For those of us who have…

Comment

For those of us who have been concerned about the future of the provincially owned lands formerly known as Gan Eden, the proposal to designate them as the beginning of a provincial park was encouraging news.
The property does contain important wetland areas and older-growth forest with habitat for species at risk including snapping turtles. It also contains the headwaters for two streams that initially flow in opposite directions but eventually combine as two important tributaries of the Uxbridge Brook. Anecdotal accounts also suggest the land contains evidence of ancient aboriginal presence.
Those elements would justify designating the land as a provincial park for the benefits of wildlife and watershed protection and for its cultural and scientific heritage. Achieving those benefits, however, could be challenged by the decision to classify the park as recreational. Consideration should be given to classifying at least some areas of the park in a more restrictive category to reflect their special sensitivities and protect against the impact of human activity.
As for expanding the area of the proposed park beyond the Gan Eden property, the process should have a clear primary focus or objective, and it is questionable whether that focus should be human recreation, considering the abundance of public outdoor recreational space in what aptly calls itself The Trail Capital of Canada.
The proposal says this would be Ontario’s first urban provincial park. It should be important, therefore, to define as clearly as possible what distinguishes an urban provincial park. One possibility would be to envision such a park as a protective envelope or buffer around the urban area, protecting the natural environment against the impact of development. Human activity that engages in education and enjoyment of the natural environment would be part of that vision but not the determining one for choosing the boundaries or the policies of the park.
As noted, the Gan Eden property has much to recommend it as an environmental preserve. A logical extension for the park would be to look for ways in which wildlife might connect to similar or seasonal habitat (such as nesting or feeding areas) or to other populations of their species (important for genetic diversity). Wetlands and woodlands are important both as habitat and as connecting links or corridors.
To the east of Concession Road 6, the Township of Uxbridge has already secured some measure of wildlife and watershed protection with the creation of the Uxbridge Countryside Preserve, which in turn has connections to a large tract of the Durham Regional Forest. The map for the study area also indicates the possible addition to the park of abutting properties south of Old Stouffville Road, which would extend the wildlife corridors in that direction.
More problematic but worth investigating would be the possibility of protecting a corridor to the north along the western edge of the urban core. One branch of the Uxbridge Brook that originates in the Gan Eden property runs west and then north before following the railway right-of-way east and northeast through the town centre.

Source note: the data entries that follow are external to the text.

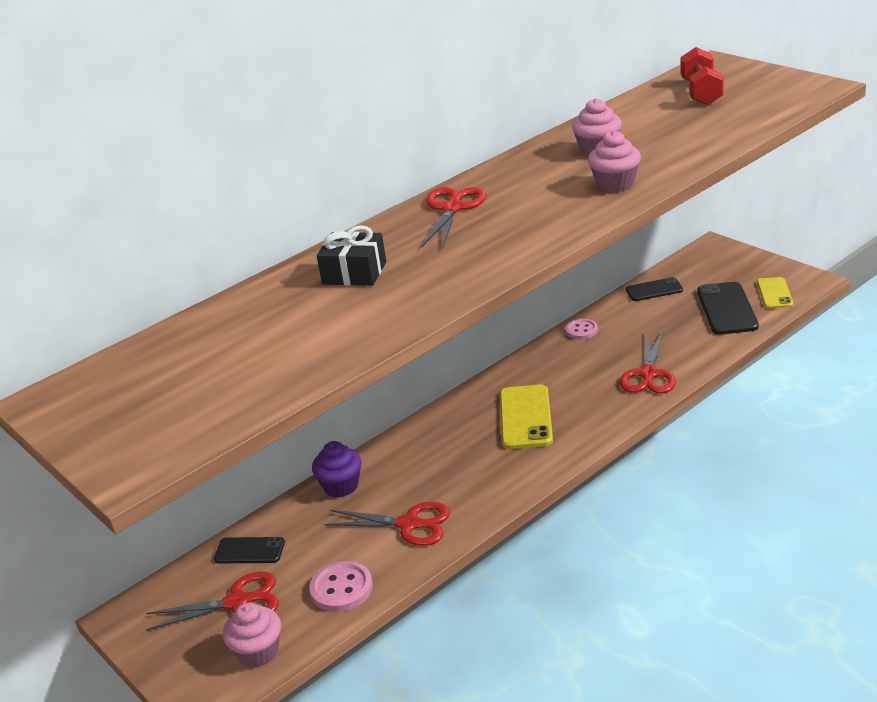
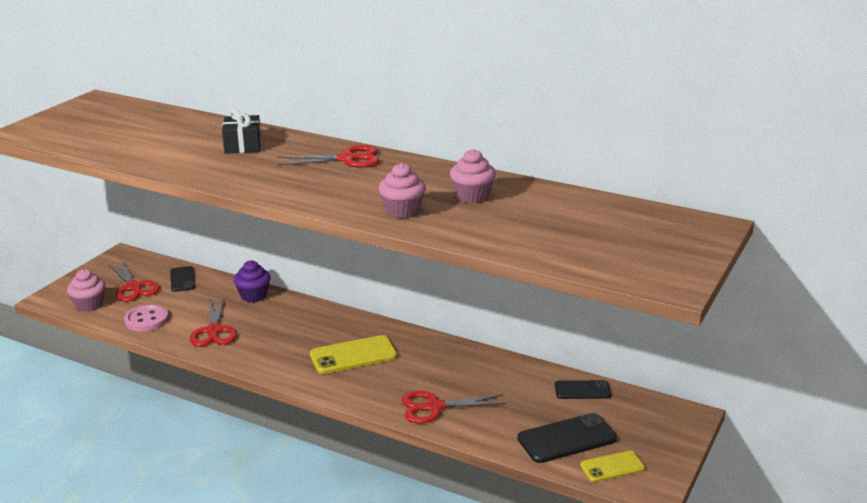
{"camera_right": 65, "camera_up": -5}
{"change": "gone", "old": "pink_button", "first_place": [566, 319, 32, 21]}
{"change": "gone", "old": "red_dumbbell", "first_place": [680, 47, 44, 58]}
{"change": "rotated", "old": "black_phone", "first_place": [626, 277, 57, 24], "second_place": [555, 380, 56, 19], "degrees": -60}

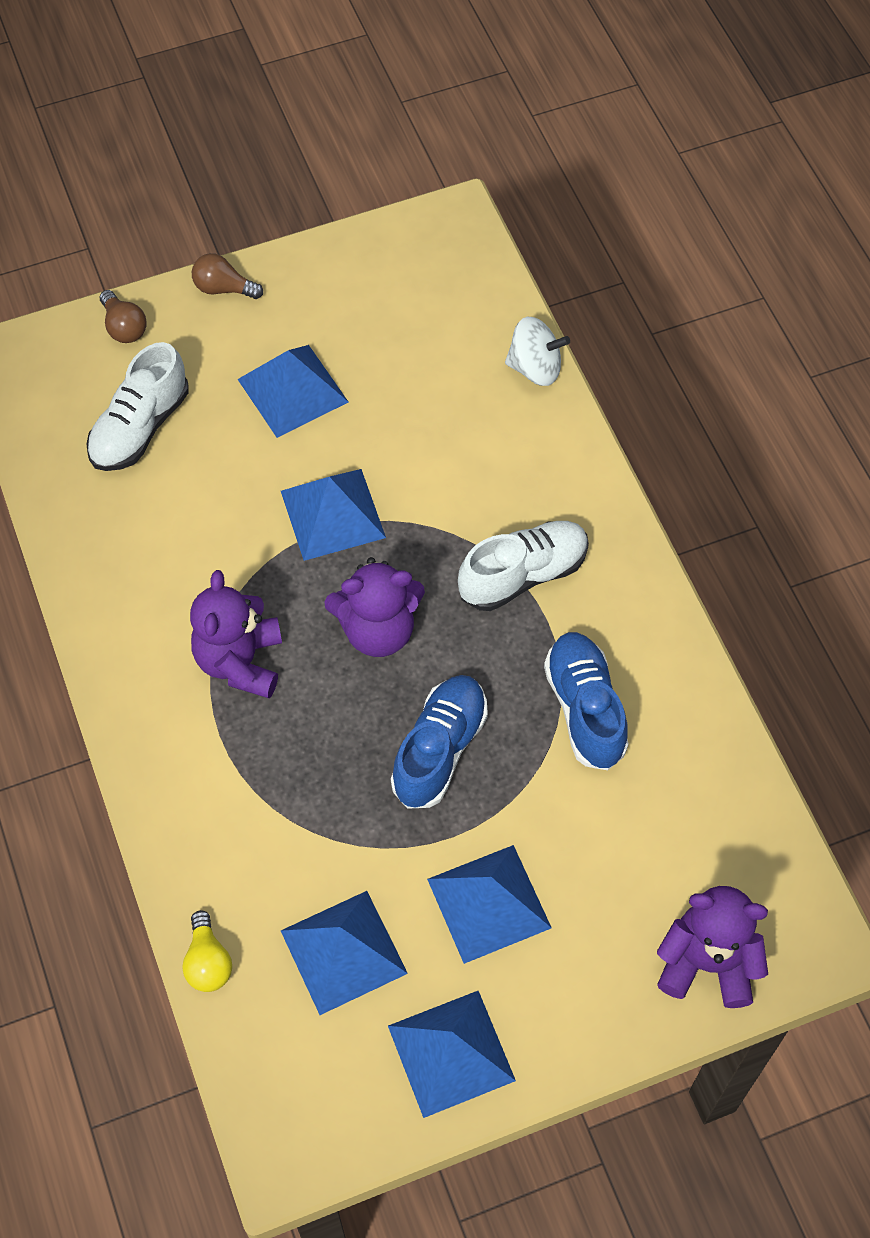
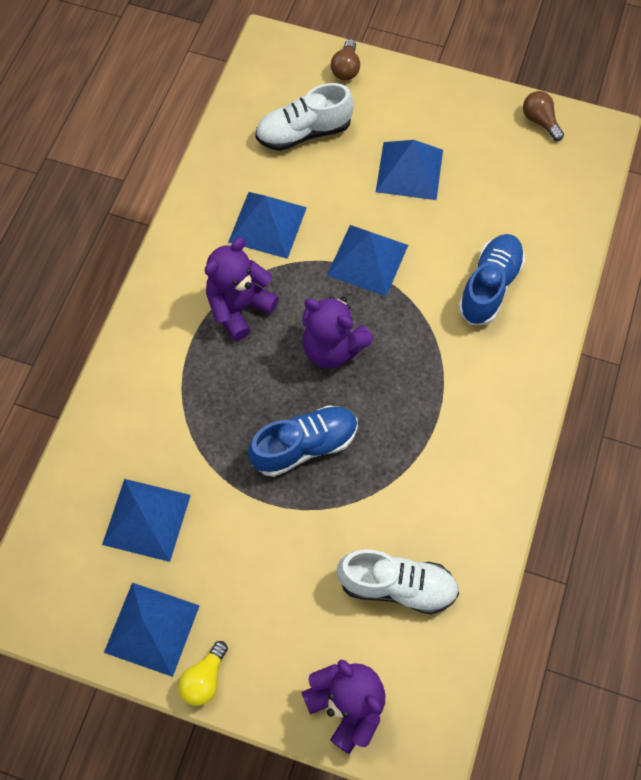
{"camera_right": 40, "camera_up": 5}
{"change": "gone", "old": "white_spinning_top", "first_place": [505, 317, 65, 69]}
{"change": "shifted", "old": "yellow_light_bulb", "first_place": [182, 910, 50, 82], "second_place": [178, 641, 50, 65]}
{"change": "shifted", "old": "brown_light_bulb", "first_place": [192, 253, 71, 46], "second_place": [523, 91, 41, 50]}
{"change": "shifted", "old": "blue_pyramid", "first_place": [427, 845, 125, 119], "second_place": [228, 192, 79, 67]}
{"change": "shifted", "old": "white_shoe", "first_place": [458, 521, 131, 90], "second_place": [337, 549, 122, 66]}
{"change": "shifted", "old": "blue_shoe", "first_place": [544, 632, 85, 138], "second_place": [458, 234, 67, 91]}

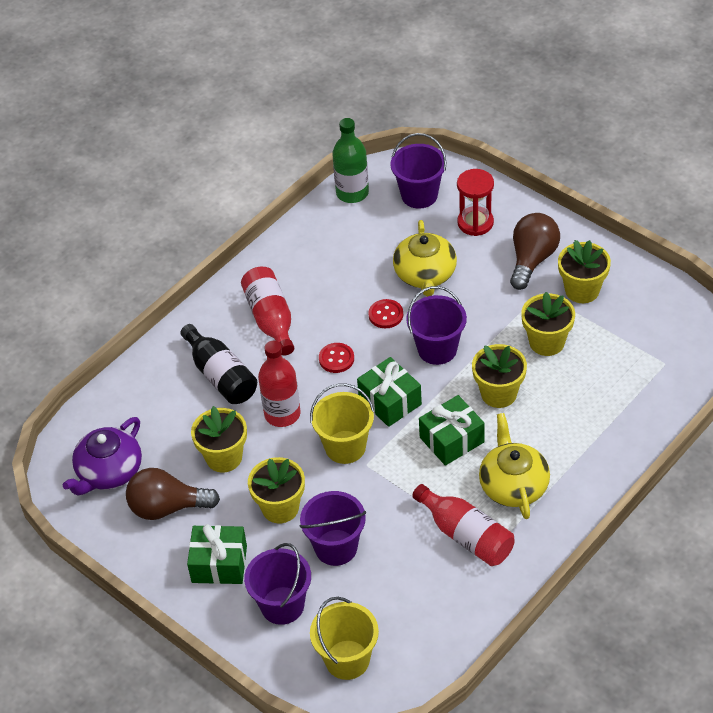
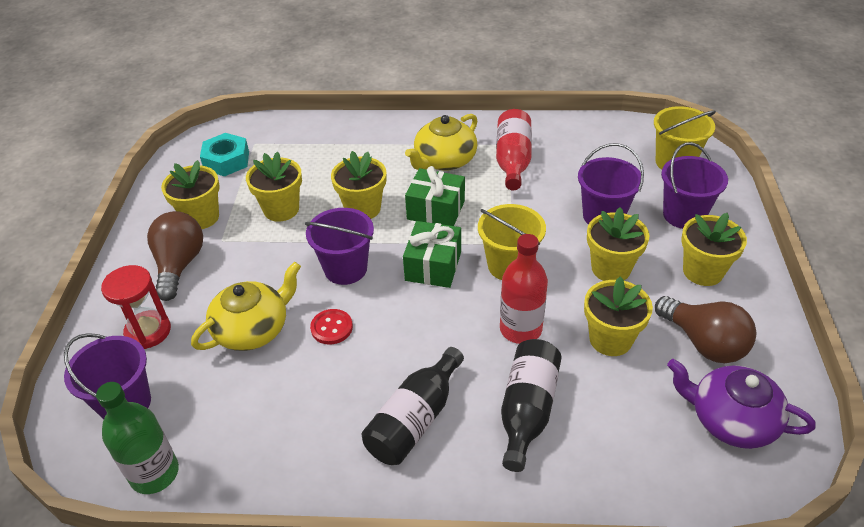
{"camera_right": -130, "camera_up": -5}
{"change": "gone", "old": "red_button", "first_place": [319, 343, 35, 30]}
{"change": "new", "new": "turquoise_nut", "second_place": [200, 133, 49, 43]}
{"change": "swapped", "old": "green_gift", "new": "yellow_flower_pot", "first_place": [187, 524, 60, 60], "second_place": [681, 213, 66, 73]}
{"change": "repainted", "old": "red_bottle", "new": "black_bottle", "first_place": [241, 267, 53, 88], "second_place": [362, 347, 102, 118]}
{"change": "rotated", "old": "purple_teapot", "first_place": [63, 417, 79, 79], "second_place": [667, 359, 148, 90], "degrees": -150}
{"change": "rotated", "old": "brown_light_bulb", "first_place": [510, 213, 50, 77], "second_place": [147, 211, 56, 90], "degrees": 105}

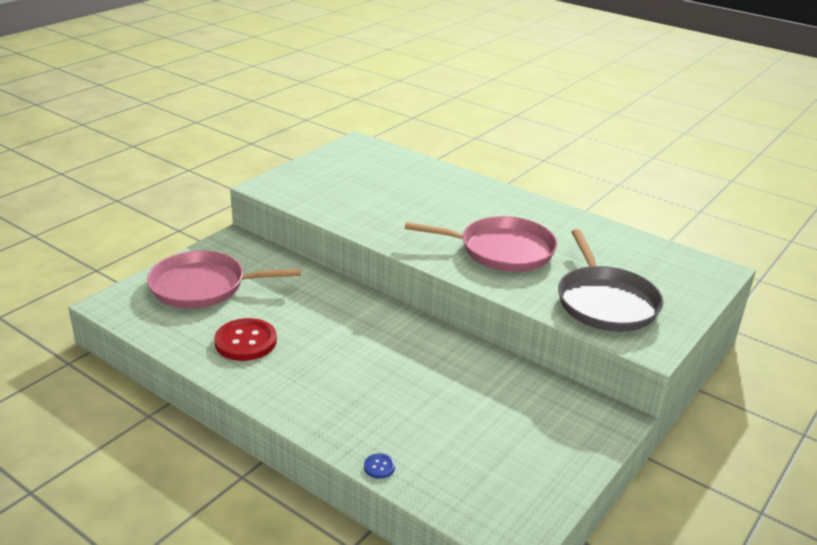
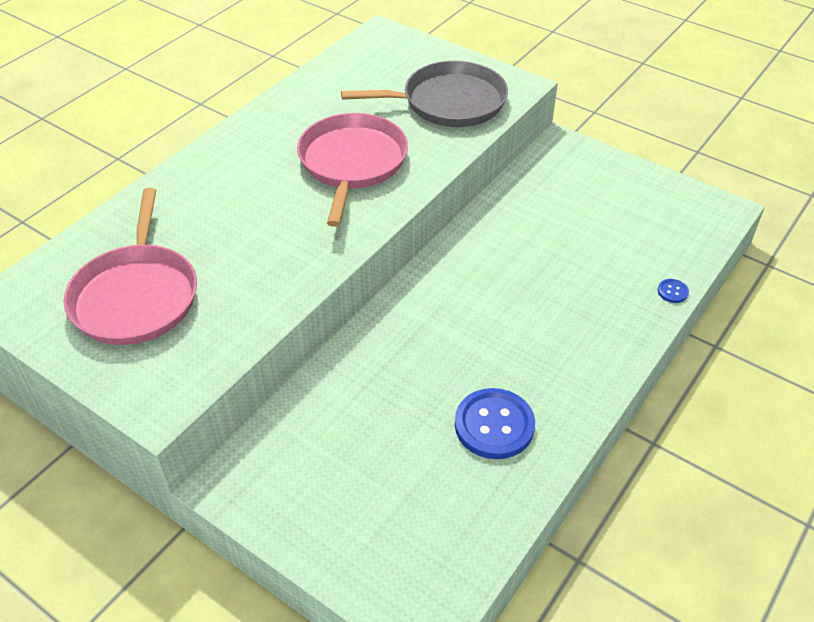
{"camera_right": -90, "camera_up": 15}
{"change": "shifted", "old": "pink_pan", "first_place": [147, 251, 154, 57], "second_place": [63, 188, 134, 157]}
{"change": "repainted", "old": "red_button", "new": "blue_button", "first_place": [214, 318, 63, 43], "second_place": [455, 388, 80, 71]}

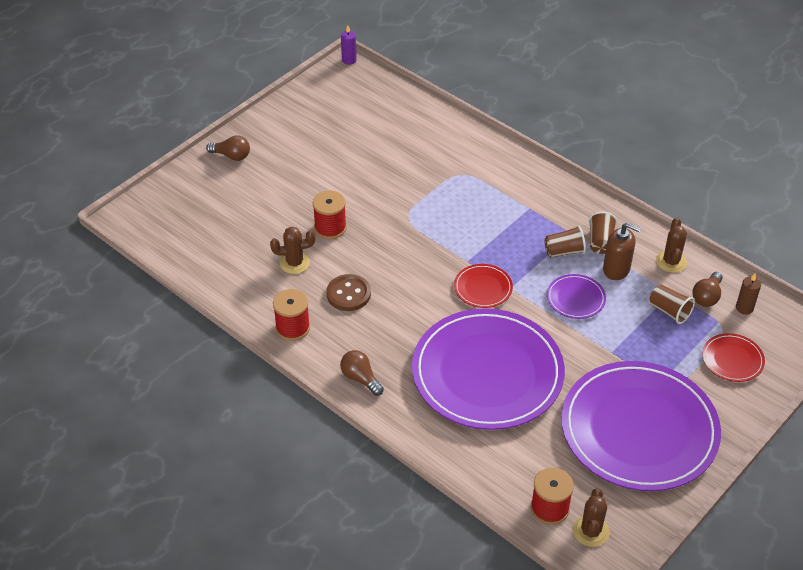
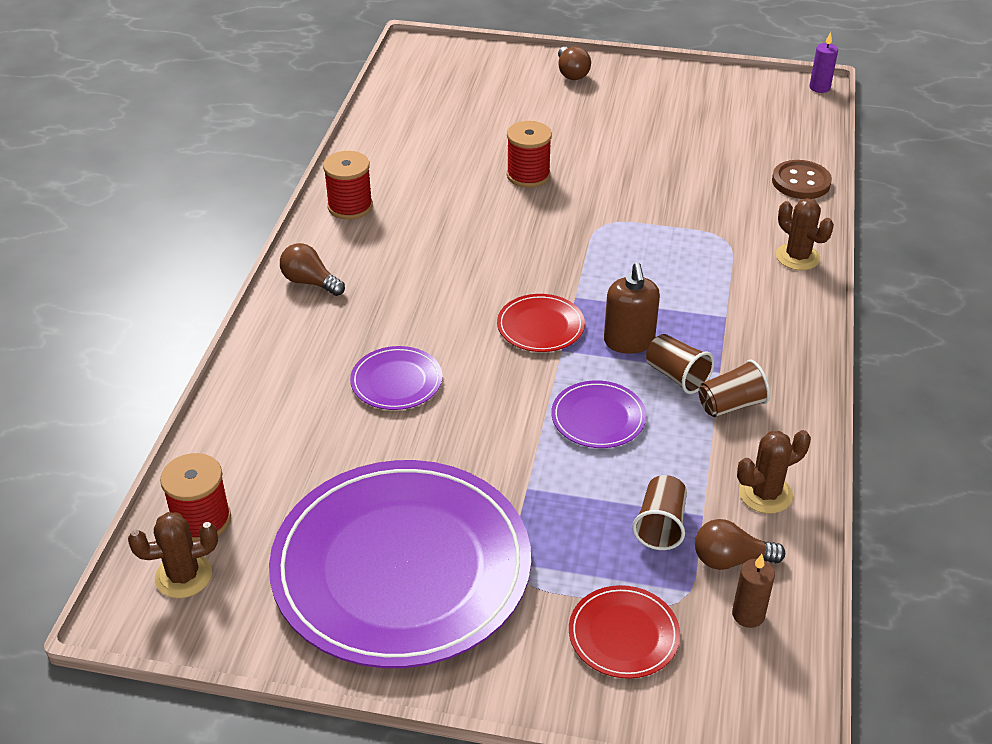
{"camera_right": 60, "camera_up": -5}
{"change": "shifted", "old": "brown_cactus", "first_place": [270, 226, 45, 48], "second_place": [776, 198, 58, 72]}
{"change": "shifted", "old": "brown_button", "first_place": [326, 274, 45, 37], "second_place": [772, 160, 60, 39]}
{"change": "shifted", "old": "brown_soap_dispenser", "first_place": [603, 223, 38, 57], "second_place": [604, 263, 56, 91]}
{"change": "rotated", "old": "brown_light_bulb", "first_place": [340, 350, 44, 46], "second_place": [280, 243, 65, 53], "degrees": -75}
{"change": "scaled", "old": "purple_plate", "first_place": [412, 308, 153, 122], "second_place": [350, 346, 93, 64], "factor": 0.41}

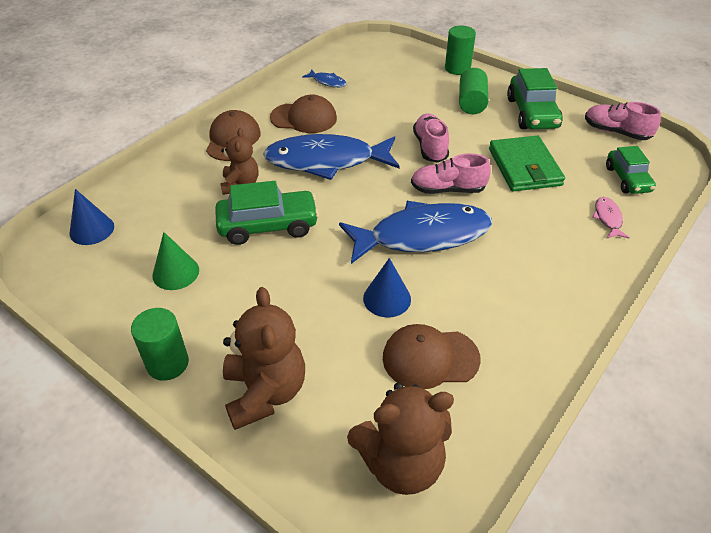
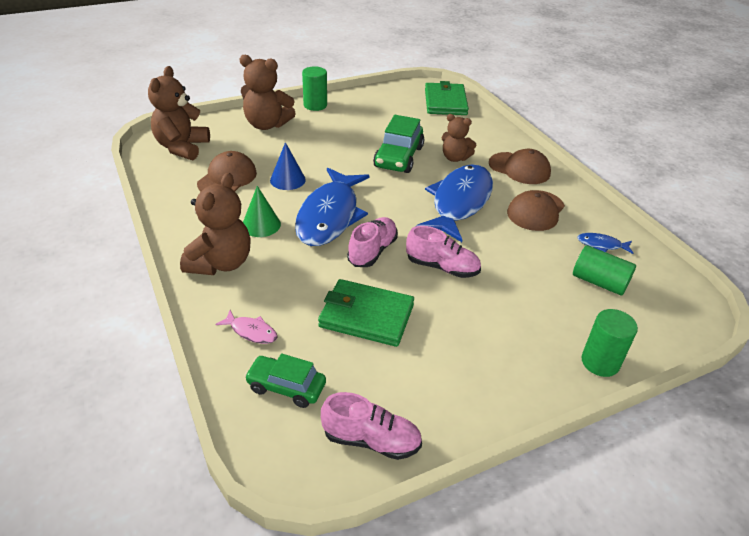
{"camera_right": 115, "camera_up": -5}
{"change": "gone", "old": "green_car", "first_place": [507, 68, 56, 61]}
{"change": "new", "new": "brown_teddy_bear", "second_place": [180, 173, 71, 102]}
{"change": "shifted", "old": "green_cone", "first_place": [152, 232, 47, 58], "second_place": [243, 186, 38, 51]}
{"change": "shifted", "old": "green_cylinder", "first_place": [459, 68, 29, 46], "second_place": [573, 245, 63, 51]}
{"change": "swapped", "old": "blue_cone", "new": "green_wallet", "first_place": [69, 189, 45, 56], "second_place": [425, 81, 44, 34]}
{"change": "rotated", "old": "blue_fish", "first_place": [302, 69, 45, 18], "second_place": [577, 233, 56, 21], "degrees": 45}
{"change": "rotated", "old": "pink_shoe", "first_place": [585, 102, 76, 38], "second_place": [321, 392, 101, 68], "degrees": 45}

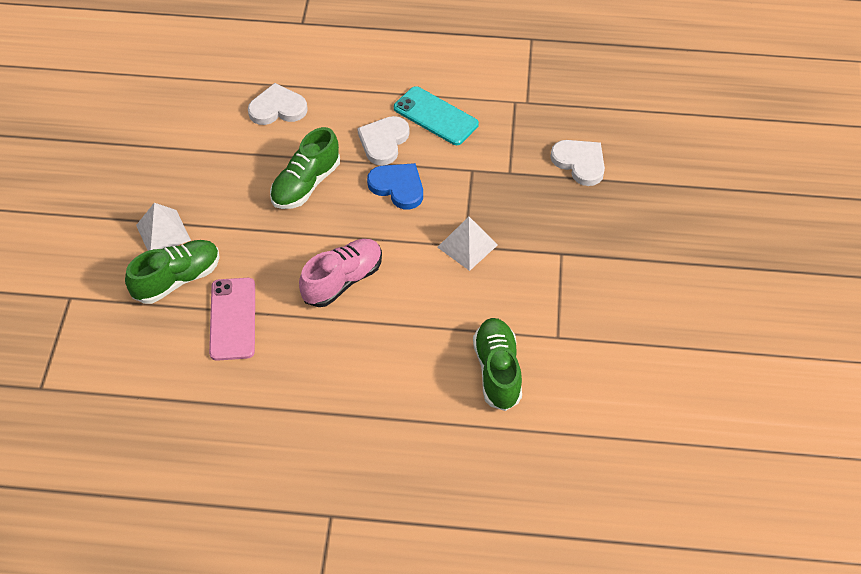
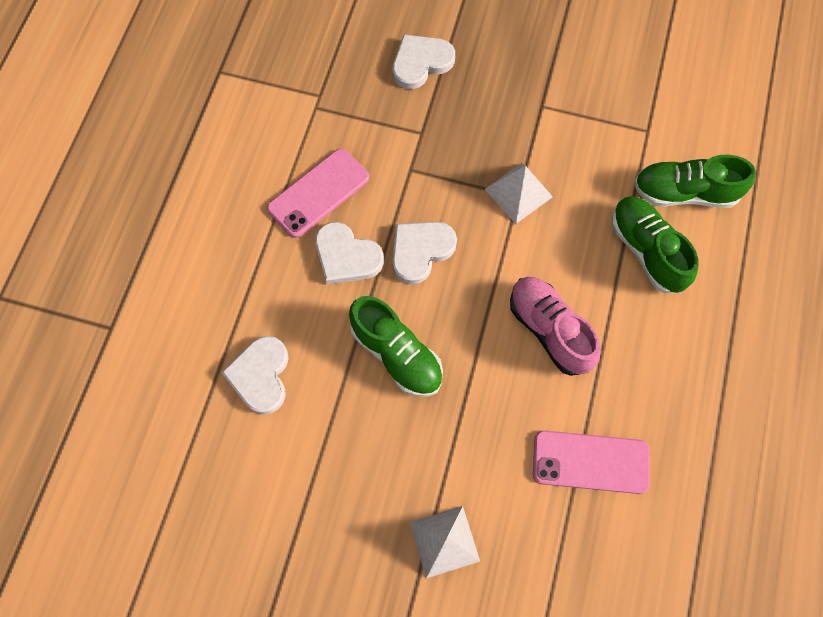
{"camera_right": -80, "camera_up": 15}
{"change": "shifted", "old": "green_shoe", "first_place": [125, 240, 95, 64], "second_place": [612, 196, 87, 97]}
{"change": "repainted", "old": "blue_heart", "new": "white_heart", "first_place": [367, 163, 56, 46], "second_place": [392, 222, 65, 63]}
{"change": "repainted", "old": "turquoise_phone", "new": "pink_phone", "first_place": [394, 86, 85, 59], "second_place": [267, 149, 102, 89]}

The railway land now is municipally owned, as is some adjacent land designated as Environmental Protection Area and a substantial area of unnamed parkland containing the South Balsam Trail and at least a portion of a mature hardwood forest as well as a third tributary of the Uxbridge Brook. Some of that forest, just south of the Butternut residential subdivision, appears to be still in private ownership, but a co-operative relationship between the province and township regarding the municipally owned lands might achieve a de facto extension of the park for the benefit of the environment and wildlife conservation.
In summary, all of these publicaly owned lands beyond Gan Eden could be folded into a provincial park and managed in a way that could allow some level of low-impact human activity such as hiking or nature watching, thereby increasing public awareness of the natural environment and supporting protective policies.
But whatever the ultimate boundaries, the primary focus of the park should be on preservation of that environment, guided by the understanding that the areas are linked in an intricate ecosystem, an organism in which the Gan Eden headwaters are the heart.